Loading...
Logo TinLit
Read Story - Susahnya Jadi Badboy Tanggung
MENU
About Us  

Aku harus ke mana?
Aku ada, tetapi bukan lagi prioritas.
Aku ada, tetapi tidak nyata di hadapan mereka.
Aku ada, tetapi tidak ada.

🍁🍁🍁

 

Ketika seseorang sudah ketahuan salahnya, tentu mereka akan was-was. Begitu juga dengan Dama. Hari itu, ia ketahuan oleh sang kakak sudah membolos berkat laporan dari seseorang.

Awalnya, si bungsu ini takut untuk pulang ke rumah. Sehingga ia sudah menyiapkan berbagai alibi untuk mengelak dan menjawab segala pertanyaan entah dari Ibu atau Satya. Nyatanya? Begitu Dama sampai di rumah, semua tampak tenang dan damai.

Namun, satu hal yang ia tangkap selama beberapa hari ini. Keluarganya terkesan mendiamkannya. Apakah karena kesibukan masing-masing atau memang keluarganya sudah tidak menjadikannya prioritas lagi?

"Kak, besok Abang mau jemput Ibu buat bermalam di rumahnya, Yaya sakit, Kak. Kamu sama Adik di sini saja, ya?" ujar Ibu Laras saat makan malam berlangsung.

"Kakak besok ada acara di kampus, Bu."

"Loh? Bukannya sudah bebas tugas?" tanya Ibu Laras.

"Undangannya khusus buat para mantan pengurus, Bu."

Ibu Laras menghela napas kemudian menoleh pada Dama yang sedang menikmati makan malamnya. "Ibu sudah bilang sama yang di toko untuk libur dua hari, terus adikmu gimana?"

Dama yang merasa menjadi pusat perhatian meletakkan sendok dan mengangkat kepalanya menatap ibu dan kakakny secara bergantian.

"Dama bisa di rumah sendiri," ujarnya."

"Kamu nggak biasa, Dek. Kalau ikut acara Kakak, gimana?"

"Iya, kayaknya seru, tuh! Ikut kakak saja, ya?"

"Dama bisa di rumah. Bukannya Bapak besok malam sudah pulang?"

"Yakin?" Ibu Laras bertanya untuk meyakinkan pilihan si bungsu.

Si bungsu dengan hidung mancung itu mengangguk. Selang beberapa saat, Dama mengangkat piring kotornya dan memindahkannya ke dapur. Ia kemudian berpamitan untuk kembali ke kamarnya.

Dalam langkah gontai, pikirannya turut berkecamuk. Ia sibuk memikirkan, kenapa ibunya tidak menawarkan supaya ikut menginap di rumah Bang Asa. Padahal, keesokan harinya adalah libur akhir pekan.

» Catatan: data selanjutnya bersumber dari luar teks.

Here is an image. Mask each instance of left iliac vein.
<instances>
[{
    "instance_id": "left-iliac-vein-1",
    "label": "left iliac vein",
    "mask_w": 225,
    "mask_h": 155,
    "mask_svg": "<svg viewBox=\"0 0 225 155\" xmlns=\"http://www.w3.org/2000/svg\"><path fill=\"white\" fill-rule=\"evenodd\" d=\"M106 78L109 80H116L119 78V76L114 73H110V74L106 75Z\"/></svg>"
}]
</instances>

Sang ibu justru memintanya ikut kegiatan kakaknya yang sudah pasti tidak cocok untuk dirinya yang tidak suka keramaian. Untuk sekali saja, Dama ingin pikirannya berbaik sangka. Mungkin ibu dan abangnya tidak ingin Yaya terganggu dengan keberadaannya.

Ataukah, ada yang akan dibicarakan sang ibu di rumah abangnya itu. Sehingga, jika ia ikut akan tidak kondusif untuk membahas hal-hal penting tersebut. Nyatanya, sampai lewat tengah malam Dama pun sulit terpejam. Kenapa memilih kesulitan jika kemudahan harusnya bisa dipertimbangkan?

🍁🍁🍁

Baru saja selesai sarapan, Bang Asa sudah datang untuk menjemput Ibu Laras. Beberapa tas berisi makanan dan juga pakaian sudah diangkut ke mobil dengan bantuan Dama dan Satya. Setelah beres, barulah Ibu Laras menyusul dengan membawa tas tangam.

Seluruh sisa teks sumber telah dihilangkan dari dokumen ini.